We know most of them will thrive, but some will struggle. Some of their success or failure will be a direct result of their actions or our preparation, but some may be due to factors we can’t anticipate, variables out of anyone’s control.

We all do what we can and hope for the best, but we’re ultimately guessing at all of it, knowing there will be wounds to heal even if things go as well as can be expected.

Like we tell these students: “adventure” doesn’t necessarily mean “all fun all the time.” Sometimes it means snakes on the plane.

In the end, all we can do is prepare ourselves for either.

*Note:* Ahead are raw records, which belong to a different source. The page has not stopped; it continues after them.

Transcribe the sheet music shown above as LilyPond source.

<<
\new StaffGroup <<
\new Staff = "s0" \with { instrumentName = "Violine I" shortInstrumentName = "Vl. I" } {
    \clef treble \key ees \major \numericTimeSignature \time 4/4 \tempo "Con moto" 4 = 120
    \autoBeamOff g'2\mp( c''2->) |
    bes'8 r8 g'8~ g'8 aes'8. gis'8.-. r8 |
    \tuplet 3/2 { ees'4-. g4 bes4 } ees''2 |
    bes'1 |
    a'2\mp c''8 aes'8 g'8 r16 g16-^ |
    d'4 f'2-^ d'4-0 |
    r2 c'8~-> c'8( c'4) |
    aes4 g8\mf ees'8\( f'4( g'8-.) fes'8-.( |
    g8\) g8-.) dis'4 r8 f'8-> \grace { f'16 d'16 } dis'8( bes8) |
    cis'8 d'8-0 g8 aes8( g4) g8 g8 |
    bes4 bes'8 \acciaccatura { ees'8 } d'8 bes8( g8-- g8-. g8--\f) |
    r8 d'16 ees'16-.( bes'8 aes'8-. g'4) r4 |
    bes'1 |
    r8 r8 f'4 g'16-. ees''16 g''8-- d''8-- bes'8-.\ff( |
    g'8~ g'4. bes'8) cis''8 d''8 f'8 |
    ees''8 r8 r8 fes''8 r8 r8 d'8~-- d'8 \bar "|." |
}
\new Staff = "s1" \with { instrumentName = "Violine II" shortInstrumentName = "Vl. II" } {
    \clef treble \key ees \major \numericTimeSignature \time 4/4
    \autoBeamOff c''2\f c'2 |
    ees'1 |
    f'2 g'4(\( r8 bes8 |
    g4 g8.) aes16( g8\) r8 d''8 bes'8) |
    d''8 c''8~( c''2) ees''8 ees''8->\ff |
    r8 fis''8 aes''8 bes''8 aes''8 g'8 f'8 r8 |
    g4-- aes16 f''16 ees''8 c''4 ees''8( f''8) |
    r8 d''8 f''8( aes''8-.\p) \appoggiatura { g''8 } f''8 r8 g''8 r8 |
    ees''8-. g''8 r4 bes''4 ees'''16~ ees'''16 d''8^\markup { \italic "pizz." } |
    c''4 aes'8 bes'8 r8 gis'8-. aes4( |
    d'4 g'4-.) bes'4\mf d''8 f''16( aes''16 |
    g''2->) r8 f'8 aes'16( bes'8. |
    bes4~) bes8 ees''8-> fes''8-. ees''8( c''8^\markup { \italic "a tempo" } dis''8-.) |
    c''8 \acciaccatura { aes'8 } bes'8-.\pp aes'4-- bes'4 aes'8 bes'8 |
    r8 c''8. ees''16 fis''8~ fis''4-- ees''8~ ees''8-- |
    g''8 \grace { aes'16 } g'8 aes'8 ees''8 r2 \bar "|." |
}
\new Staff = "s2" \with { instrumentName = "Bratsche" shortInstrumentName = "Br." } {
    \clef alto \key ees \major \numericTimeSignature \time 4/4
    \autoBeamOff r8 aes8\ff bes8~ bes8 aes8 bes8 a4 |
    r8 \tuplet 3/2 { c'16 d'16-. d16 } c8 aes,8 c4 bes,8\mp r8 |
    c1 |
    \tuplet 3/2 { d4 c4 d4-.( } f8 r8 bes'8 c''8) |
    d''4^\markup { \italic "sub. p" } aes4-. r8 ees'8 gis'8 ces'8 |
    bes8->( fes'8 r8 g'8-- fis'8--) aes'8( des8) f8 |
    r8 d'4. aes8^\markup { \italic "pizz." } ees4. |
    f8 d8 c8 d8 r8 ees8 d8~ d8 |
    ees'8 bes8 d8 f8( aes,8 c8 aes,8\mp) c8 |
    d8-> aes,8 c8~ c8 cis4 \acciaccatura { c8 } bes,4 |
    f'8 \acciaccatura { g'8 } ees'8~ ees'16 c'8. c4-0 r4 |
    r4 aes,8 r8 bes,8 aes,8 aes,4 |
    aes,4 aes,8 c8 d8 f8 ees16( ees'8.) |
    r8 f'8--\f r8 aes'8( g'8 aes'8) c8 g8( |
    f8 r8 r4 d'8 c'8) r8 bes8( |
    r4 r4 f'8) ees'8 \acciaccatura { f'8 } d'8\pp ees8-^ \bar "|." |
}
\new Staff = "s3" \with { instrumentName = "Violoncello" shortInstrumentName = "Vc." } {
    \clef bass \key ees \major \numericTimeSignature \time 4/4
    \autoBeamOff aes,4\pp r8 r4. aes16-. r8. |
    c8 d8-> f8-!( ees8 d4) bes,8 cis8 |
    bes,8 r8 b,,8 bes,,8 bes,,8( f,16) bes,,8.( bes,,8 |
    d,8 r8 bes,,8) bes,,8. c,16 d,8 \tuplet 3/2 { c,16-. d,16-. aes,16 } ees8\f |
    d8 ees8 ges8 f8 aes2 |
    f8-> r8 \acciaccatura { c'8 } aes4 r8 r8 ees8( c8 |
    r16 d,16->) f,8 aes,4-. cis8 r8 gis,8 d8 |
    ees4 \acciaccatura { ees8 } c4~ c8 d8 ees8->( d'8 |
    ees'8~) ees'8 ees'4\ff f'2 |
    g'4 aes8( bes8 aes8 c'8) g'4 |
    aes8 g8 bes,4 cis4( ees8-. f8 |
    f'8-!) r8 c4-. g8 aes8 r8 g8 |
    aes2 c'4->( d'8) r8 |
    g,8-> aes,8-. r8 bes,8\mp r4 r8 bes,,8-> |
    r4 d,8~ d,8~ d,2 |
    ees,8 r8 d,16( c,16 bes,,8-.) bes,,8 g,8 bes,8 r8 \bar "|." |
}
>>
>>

When we returned home, I headed out back to check on our bees. Both Harkonnen and Atreides hives seemed to be doing well enough. There were bees heading out while others were re-entering their respective Taj Mahals with sleeves of pollen bulging from each leg.

I’ll get back to my morning routine this week, watching their activity over a cup of coffee. Maybe we’ll chat. They’ll buzz and I’ll give them advice, hoping they don’t get into some random trouble out there in the big world. I have faith, but also, we’re talking about 30,000 bees, each of whom is just living its best life. Whether that means more heartbreak in our future isn’t clear at this moment.

In the chill of the morning, I’ll hover over the steam rising from my coffee.

“Make good choices, guys,” I’ll say. At this point, that advice is all I have for anyone around here.